» INSTRUCCIONES:
- 1) Repite tal cual una parte del texto sobre la subasta del Tesoro: empieza en las palabras "Tras el desplome" y termina después de "se ponen feas.".
- 2) Sigue escribiendo el texto sobre la subasta del Tesoro a partir de su última frase.

» FRAGMENTO DE TEXTO:

* * * * * * * * *

12 de septiembre de 2011 (19:56 CET)

España se la juega esta semana y sus responsables económicos van a trabajar con la máxima coordinación para sacar adelante la decisiva subasta de obligaciones del jueves en la que el Tesoro quiere levantar entre 3.000 y 4.000 millones de euros. No será fácil, porque los mercados son un campo de minas. Grecia sobre todo, pero también Italia y Francia, pueden poner las bolsas y los mercados de bonos más patas arriba si cabe si los peores vaticinios se cumplen.

Tras el desplome del 3,4% del Ibex este lunes y el repunte del diferencial con Alemania hasta los 360 puntos básicos, la realidad es que el Gobierno español afronta una semana sencillamente decisiva para el futuro del euro en unas circunstancias excepcionales. Aunque el ejecutivo está más fuera que dentro --el próximo 27 de septiembre se disuelven las cámaras-- los jefes de la maquinaria económica trabajan codo con codo para tomar decisiones rápidas y lo más acertadas posibles si las cosas se ponen feas.

Aunque su radio de acción es pequeño y no se ha establecido ningún dispositivo especial a la vista del recrudecimiento de las tensiones, la vicepresidenta Elena Salgado, el secretario de Estado de Economía, José Manuel Campa –que mañana participa en un comité de servicios financieros de bancos centrales en Suiza-, y la directora general de Tesoro, Soledad Núñez, están redoblando sus esfuerzos para mandar un mensaje de tranquilidad.

* * * * * * * * *

» REGISTROS EXTRAÍDOS:
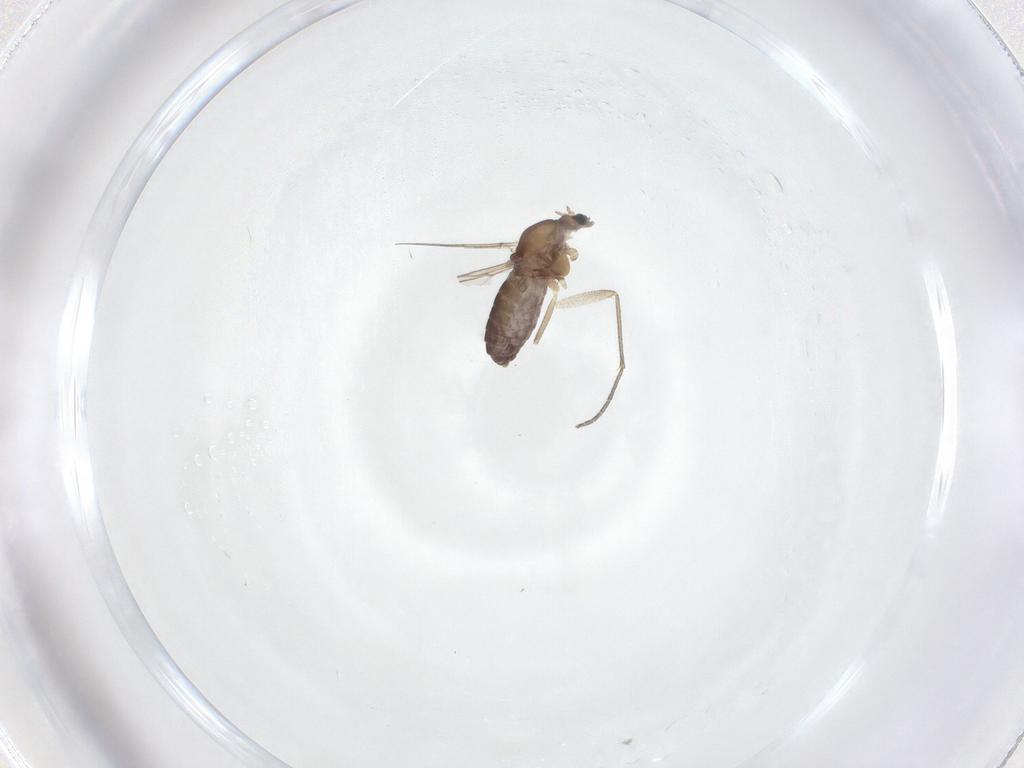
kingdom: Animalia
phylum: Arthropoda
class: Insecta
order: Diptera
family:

* * * * * * * * *

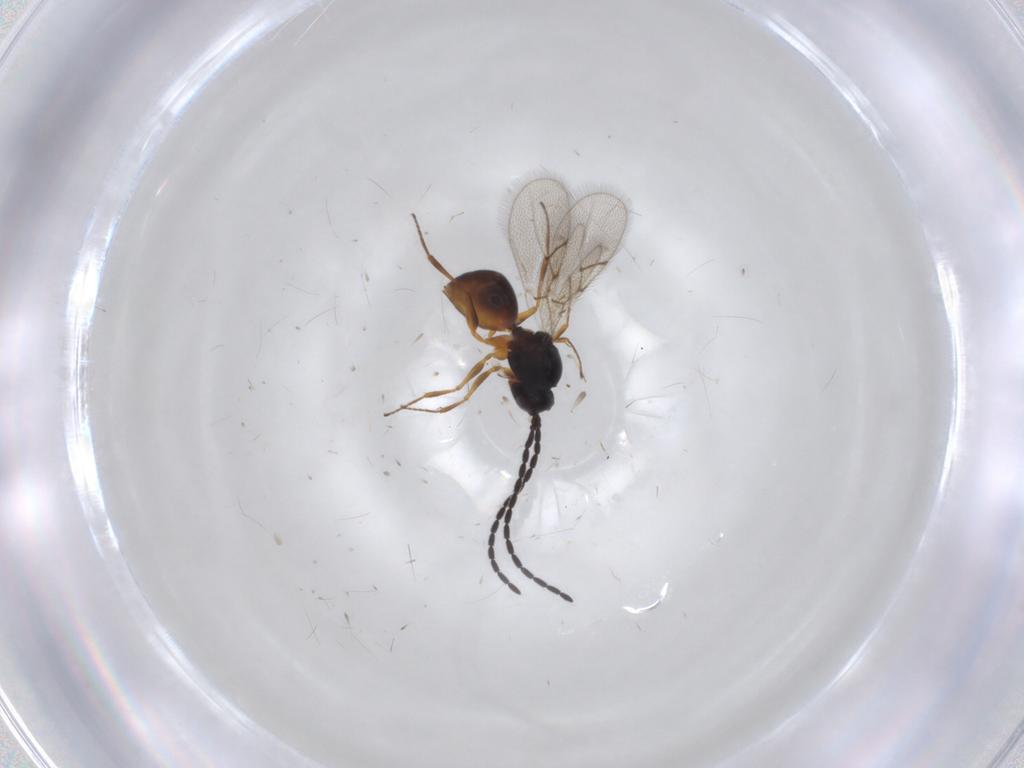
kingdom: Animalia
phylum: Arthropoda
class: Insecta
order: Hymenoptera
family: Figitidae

* * * * * * * * *

» RESPUESTAS:
- 1)
Tras el desplome del 3,4% del Ibex este lunes y el repunte del diferencial con Alemania hasta los 360 puntos básicos, la realidad es que el Gobierno español afronta una semana sencillamente decisiva para el futuro del euro en unas circunstancias excepcionales. Aunque el ejecutivo está más fuera que dentro --el próximo 27 de septiembre se disuelven las cámaras-- los jefes de la maquinaria económica trabajan codo con codo para tomar decisiones rápidas y lo más acertadas posibles si las cosas se ponen feas.

- 2)
Aunque el mensaje oficial es que esta es una semana más de las muchas de alta tensión que está generando la crisis, la realidad es que en pocas ocasiones los países más débiles de la Eurozona se han encontrado con más frentes abiertos en tan poco tiempo. Y en el caso de España, más aún con unas elecciones generales el próximo 20 de noviembre que añaden aún más incertidumbre.

Grecia lo acapara casi todo


La comprometida situación de Grecia vivirá dos grandes episodios esta semana. El primero el miércoles, un día antes de la gran subasta de bonos en España, cuando un equipo de técnicos europeos y del Fondo Monetario Internacional visitará Atenas para examinar las cuentas del país heleno. Es decir, para verificar si Grecia está cumpliendo los compromisos adquiridos cuando se le concedió el primer paquete de ayudas.

En los mercados hay pavor a que las cifras no cuadren. Si los expertos emiten un informe desfavorable, es muy probable que en la segunda cita clave que es la reunión que el Eurogrupo celebra el sábado se bloquee la concesión del segundo paquete de ayudas multimillonarias al país heleno. El riesgo de default es tan alto que ha dejado contra las cuerdas a los bancos franceses, los que más cargadas tienen sus carteras de deuda griega. Han sido duramente castigados en bolsa ya que el mercado se anticipa a un inminente recorte de su rating.

La situación griega es tan desesperada que incluso encubre la durísima realidad de otro de los grandes países bajo los focos: Italia, cuya prima de riesgo se situó este lunes alrededor de los 380 puntos. Lo peor que le podría pasar esta semana al país transalpino es que Moody’s rebajase su rating. Se van a cumplir tres meses desde que el 17 de junio la agencia pusiera en revisión la calificación del país. Ese es el plazo máximo para tomar la decisión definitiva, por lo que el tijeretazo puede ser cuestión de los próximos días. Una decisión que impactaría directamente sobre España, que tiene sobre sus hombros un peso parecido desde que Moody’s puso en revisión el rating de su deuda el pasado 29 de julio.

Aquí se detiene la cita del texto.